In the battle of the sexes at the box office over Memorial Day weekend, both lost out to a big green ogre.

“Sex and the City 2,” which had been expected to draw big crowds of women this weekend, ended up grossing less in five days than the first “Sex and the City” film did in its first three, while male-skewing video-game adaptation “Prince of Persia” landed with a thud as the biggest flop of the summer so far.

“Shrek Forever After” easily topped the box office chart, dropping a relatively modest 39% on its second weekend as it sold a studio-estimated $55.7 million in tickets from Friday through Monday in the U.S. and Canada. That’s significantly better than the 56% drop for “Shrek the Third” on Memorial Day weekend in 2007. However, after the new film’s disappointing $70-million start, it’s still well behind its predecessor, which had collected $217.3 million by Memorial Day. DreamWorks Animation’s “Shrek Forever After,” distributed by Paramount Pictures, has taken in $145.5 million domestically so far.
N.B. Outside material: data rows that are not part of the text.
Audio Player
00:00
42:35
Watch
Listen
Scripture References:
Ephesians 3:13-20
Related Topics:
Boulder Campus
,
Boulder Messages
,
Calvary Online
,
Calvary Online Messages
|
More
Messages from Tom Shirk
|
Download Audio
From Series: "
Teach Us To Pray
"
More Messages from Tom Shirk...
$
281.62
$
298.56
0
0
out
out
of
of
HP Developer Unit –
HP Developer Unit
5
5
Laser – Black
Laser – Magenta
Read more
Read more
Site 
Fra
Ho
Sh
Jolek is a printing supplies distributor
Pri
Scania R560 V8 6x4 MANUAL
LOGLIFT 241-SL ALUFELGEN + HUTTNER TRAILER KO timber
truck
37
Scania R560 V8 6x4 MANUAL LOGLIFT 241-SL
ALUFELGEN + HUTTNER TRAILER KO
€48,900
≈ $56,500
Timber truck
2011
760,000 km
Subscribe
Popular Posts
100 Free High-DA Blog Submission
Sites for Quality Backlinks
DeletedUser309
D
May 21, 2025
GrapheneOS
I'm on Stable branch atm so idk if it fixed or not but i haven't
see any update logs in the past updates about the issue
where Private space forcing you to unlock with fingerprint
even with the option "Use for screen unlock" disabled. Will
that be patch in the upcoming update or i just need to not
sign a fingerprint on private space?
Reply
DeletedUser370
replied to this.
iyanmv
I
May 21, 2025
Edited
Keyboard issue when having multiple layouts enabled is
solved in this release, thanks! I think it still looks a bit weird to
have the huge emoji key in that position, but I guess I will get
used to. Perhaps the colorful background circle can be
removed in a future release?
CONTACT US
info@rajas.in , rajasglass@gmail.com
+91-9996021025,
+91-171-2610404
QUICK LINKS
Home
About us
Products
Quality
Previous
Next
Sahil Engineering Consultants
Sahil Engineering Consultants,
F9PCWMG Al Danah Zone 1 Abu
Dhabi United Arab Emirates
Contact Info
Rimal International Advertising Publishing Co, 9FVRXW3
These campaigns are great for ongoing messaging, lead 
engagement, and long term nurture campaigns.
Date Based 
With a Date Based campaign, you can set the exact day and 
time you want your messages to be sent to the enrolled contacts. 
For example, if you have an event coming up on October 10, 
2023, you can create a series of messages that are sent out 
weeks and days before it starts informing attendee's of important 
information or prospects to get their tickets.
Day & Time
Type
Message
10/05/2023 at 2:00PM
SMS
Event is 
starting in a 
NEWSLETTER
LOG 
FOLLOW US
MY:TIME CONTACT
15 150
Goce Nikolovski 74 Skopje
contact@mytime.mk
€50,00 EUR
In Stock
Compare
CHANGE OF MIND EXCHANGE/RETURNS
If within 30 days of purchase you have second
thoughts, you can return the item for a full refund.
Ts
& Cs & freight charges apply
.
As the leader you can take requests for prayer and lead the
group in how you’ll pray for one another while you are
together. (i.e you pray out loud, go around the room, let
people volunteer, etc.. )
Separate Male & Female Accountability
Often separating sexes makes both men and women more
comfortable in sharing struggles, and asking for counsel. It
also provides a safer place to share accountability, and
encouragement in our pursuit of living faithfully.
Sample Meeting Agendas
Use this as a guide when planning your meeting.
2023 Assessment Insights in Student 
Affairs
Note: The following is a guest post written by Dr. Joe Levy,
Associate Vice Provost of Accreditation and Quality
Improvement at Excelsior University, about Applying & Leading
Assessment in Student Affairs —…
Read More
“Sex and the City 2″ had been poised to win the weekend based on pre-release polling. Perhaps hurt by uniformly awful reviews, however, it came in lower than expected, grossing $37.1 million for the four-day holiday weekend and $51.4 million including its opening Thursday. That’s not bad given its production budget of about $95 million, co-financed by Warner Bros.’ New Line Cinema unit and Village Roadshow Pictures. However, it’s less than the $57 million that the first movie based on the long-running HBO series starring Sarah Jessica Parker made on its opening three-day weekend in 2008.

Walt Disney Studios’ big-budget “Prince of Persia,” which starred Jake Gyllenhaal, opened to $37.8 million from Friday through Monday, a dismal start given its huge budget of $200 million.

“Persia,” which was produced by Jerry Bruckheimer, did better internationally, though it was far from a huge hit. After opening to $18 million in 19 foreign countries the previous weekend, the action-adventure played in every major foreign country this weekend and took in a solid $59 million through Sunday.

“Sex and the City 2″ played in 17 foreign countries, including Great Britain and Germany, and matched or exceeded its predecessor in most of them, grossing $27.6 million through Sunday.

“Shrek Forever After” is playing in only 15 foreign markets, with most set to open in late June or July after the World Cup. It collected $18.5 million this weekend, with particularly strong results in Russia, increasing its international total to $53.5 million.